About this task: Reproduce the data word for word, keeping every line complete.

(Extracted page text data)
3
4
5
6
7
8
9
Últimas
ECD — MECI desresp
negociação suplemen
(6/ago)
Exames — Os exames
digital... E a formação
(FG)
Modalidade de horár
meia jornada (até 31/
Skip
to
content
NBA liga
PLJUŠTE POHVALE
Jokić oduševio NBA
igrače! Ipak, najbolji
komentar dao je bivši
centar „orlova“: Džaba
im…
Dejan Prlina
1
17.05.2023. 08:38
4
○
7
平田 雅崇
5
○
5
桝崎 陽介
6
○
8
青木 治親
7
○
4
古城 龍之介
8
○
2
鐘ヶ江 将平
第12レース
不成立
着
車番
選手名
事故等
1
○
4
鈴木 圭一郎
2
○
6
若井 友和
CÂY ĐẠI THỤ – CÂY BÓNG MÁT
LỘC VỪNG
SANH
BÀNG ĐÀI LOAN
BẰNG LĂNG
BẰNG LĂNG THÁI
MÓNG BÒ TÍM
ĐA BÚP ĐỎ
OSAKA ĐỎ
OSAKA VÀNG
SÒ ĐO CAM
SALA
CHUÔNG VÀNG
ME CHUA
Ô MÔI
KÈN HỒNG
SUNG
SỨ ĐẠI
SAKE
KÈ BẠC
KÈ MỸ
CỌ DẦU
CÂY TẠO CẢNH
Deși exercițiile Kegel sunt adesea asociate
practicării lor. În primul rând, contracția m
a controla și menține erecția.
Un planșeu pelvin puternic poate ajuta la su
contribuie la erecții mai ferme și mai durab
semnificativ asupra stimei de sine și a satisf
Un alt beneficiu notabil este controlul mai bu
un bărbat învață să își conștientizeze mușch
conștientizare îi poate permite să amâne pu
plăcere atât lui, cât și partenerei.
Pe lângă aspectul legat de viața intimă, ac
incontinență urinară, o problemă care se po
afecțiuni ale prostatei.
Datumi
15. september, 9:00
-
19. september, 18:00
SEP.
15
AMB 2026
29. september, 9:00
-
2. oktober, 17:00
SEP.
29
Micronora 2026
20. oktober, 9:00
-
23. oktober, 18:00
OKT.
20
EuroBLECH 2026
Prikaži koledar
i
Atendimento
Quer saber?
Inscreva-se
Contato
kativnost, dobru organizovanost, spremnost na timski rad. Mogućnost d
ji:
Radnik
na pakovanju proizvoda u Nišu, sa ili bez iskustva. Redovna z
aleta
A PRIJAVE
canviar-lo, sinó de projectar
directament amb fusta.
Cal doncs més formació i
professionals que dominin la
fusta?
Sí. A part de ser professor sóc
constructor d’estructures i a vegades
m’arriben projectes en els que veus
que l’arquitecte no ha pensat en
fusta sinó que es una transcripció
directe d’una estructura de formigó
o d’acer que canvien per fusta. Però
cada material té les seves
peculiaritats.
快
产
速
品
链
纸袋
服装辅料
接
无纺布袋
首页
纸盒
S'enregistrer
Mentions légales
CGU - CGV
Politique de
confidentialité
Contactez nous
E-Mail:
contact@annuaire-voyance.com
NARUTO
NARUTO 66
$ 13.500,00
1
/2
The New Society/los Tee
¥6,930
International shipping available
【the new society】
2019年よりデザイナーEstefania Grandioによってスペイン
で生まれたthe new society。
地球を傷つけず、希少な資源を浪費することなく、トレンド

The answer:
3
4
5
6
7
8
9
Últimas
ECD — MECI desresp
negociação suplemen
(6/ago)
Exames — Os exames
digital... E a formação
(FG)
Modalidade de horár
meia jornada (até 31/
Skip
to
content
NBA liga
PLJUŠTE POHVALE
Jokić oduševio NBA
igrače! Ipak, najbolji
komentar dao je bivši
centar „orlova“: Džaba
im…
Dejan Prlina
1
17.05.2023. 08:38
4
○
7
平田 雅崇
5
○
5
桝崎 陽介
6
○
8
青木 治親
7
○
4
古城 龍之介
8
○
2
鐘ヶ江 将平
第12レース
不成立
着
車番
選手名
事故等
1
○
4
鈴木 圭一郎
2
○
6
若井 友和
CÂY ĐẠI THỤ – CÂY BÓNG MÁT
LỘC VỪNG
SANH
BÀNG ĐÀI LOAN
BẰNG LĂNG
BẰNG LĂNG THÁI
MÓNG BÒ TÍM
ĐA BÚP ĐỎ
OSAKA ĐỎ
OSAKA VÀNG
SÒ ĐO CAM
SALA
CHUÔNG VÀNG
ME CHUA
Ô MÔI
KÈN HỒNG
SUNG
SỨ ĐẠI
SAKE
KÈ BẠC
KÈ MỸ
CỌ DẦU
CÂY TẠO CẢNH
Deși exercițiile Kegel sunt adesea asociate
practicării lor. În primul rând, contracția m
a controla și menține erecția.
Un planșeu pelvin puternic poate ajuta la su
contribuie la erecții mai ferme și mai durab
semnificativ asupra stimei de sine și a satisf
Un alt beneficiu notabil este controlul mai bu
un bărbat învață să își conștientizeze mușch
conștientizare îi poate permite să amâne pu
plăcere atât lui, cât și partenerei.
Pe lângă aspectul legat de viața intimă, ac
incontinență urinară, o problemă care se po
afecțiuni ale prostatei.
Datumi
15. september, 9:00
-
19. september, 18:00
SEP.
15
AMB 2026
29. september, 9:00
-
2. oktober, 17:00
SEP.
29
Micronora 2026
20. oktober, 9:00
-
23. oktober, 18:00
OKT.
20
EuroBLECH 2026
Prikaži koledar
i
Atendimento
Quer saber?
Inscreva-se
Contato
kativnost, dobru organizovanost, spremnost na timski rad. Mogućnost d
ji:
Radnik
na pakovanju proizvoda u Nišu, sa ili bez iskustva. Redovna z
aleta
A PRIJAVE
canviar-lo, sinó de projectar
directament amb fusta.
Cal doncs més formació i
professionals que dominin la
fusta?
Sí. A part de ser professor sóc
constructor d’estructures i a vegades
m’arriben projectes en els que veus
que l’arquitecte no ha pensat en
fusta sinó que es una transcripció
directe d’una estructura de formigó
o d’acer que canvien per fusta. Però
cada material té les seves
peculiaritats.
快
产
速
品
链
纸袋
服装辅料
接
无纺布袋
首页
纸盒
S'enregistrer
Mentions légales
CGU - CGV
Politique de
confidentialité
Contactez nous
E-Mail:
contact@annuaire-voyance.com
NARUTO
NARUTO 66
$ 13.500,00
1
/2
The New Society/los Tee
¥6,930
International shipping available
【the new society】
2019年よりデザイナーEstefania Grandioによってスペイン
で生まれたthe new society。
地球を傷つけず、希少な資源を浪費することなく、トレンド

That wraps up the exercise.